Copy the lines from the one with "order: Thysanoptera" through the one with "family: Cecidomyiidae", switching "family" to "group" wherever it appears and leaving everything else unchanged.
Begin Entries shown
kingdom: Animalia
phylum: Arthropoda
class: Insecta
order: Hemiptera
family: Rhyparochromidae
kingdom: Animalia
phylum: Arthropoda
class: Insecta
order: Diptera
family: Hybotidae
End Entries shown
Begin Entries shown
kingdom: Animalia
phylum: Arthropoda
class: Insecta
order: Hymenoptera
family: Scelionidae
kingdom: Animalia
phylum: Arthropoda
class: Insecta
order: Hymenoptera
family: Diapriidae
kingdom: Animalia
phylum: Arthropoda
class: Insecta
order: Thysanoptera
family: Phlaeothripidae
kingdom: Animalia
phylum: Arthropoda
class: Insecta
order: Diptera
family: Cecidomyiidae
End Entries shown
> _Correct response_
order: Thysanoptera
group: Phlaeothripidae
kingdom: Animalia
phylum: Arthropoda
class: Insecta
order: Diptera
group: Cecidomyiidae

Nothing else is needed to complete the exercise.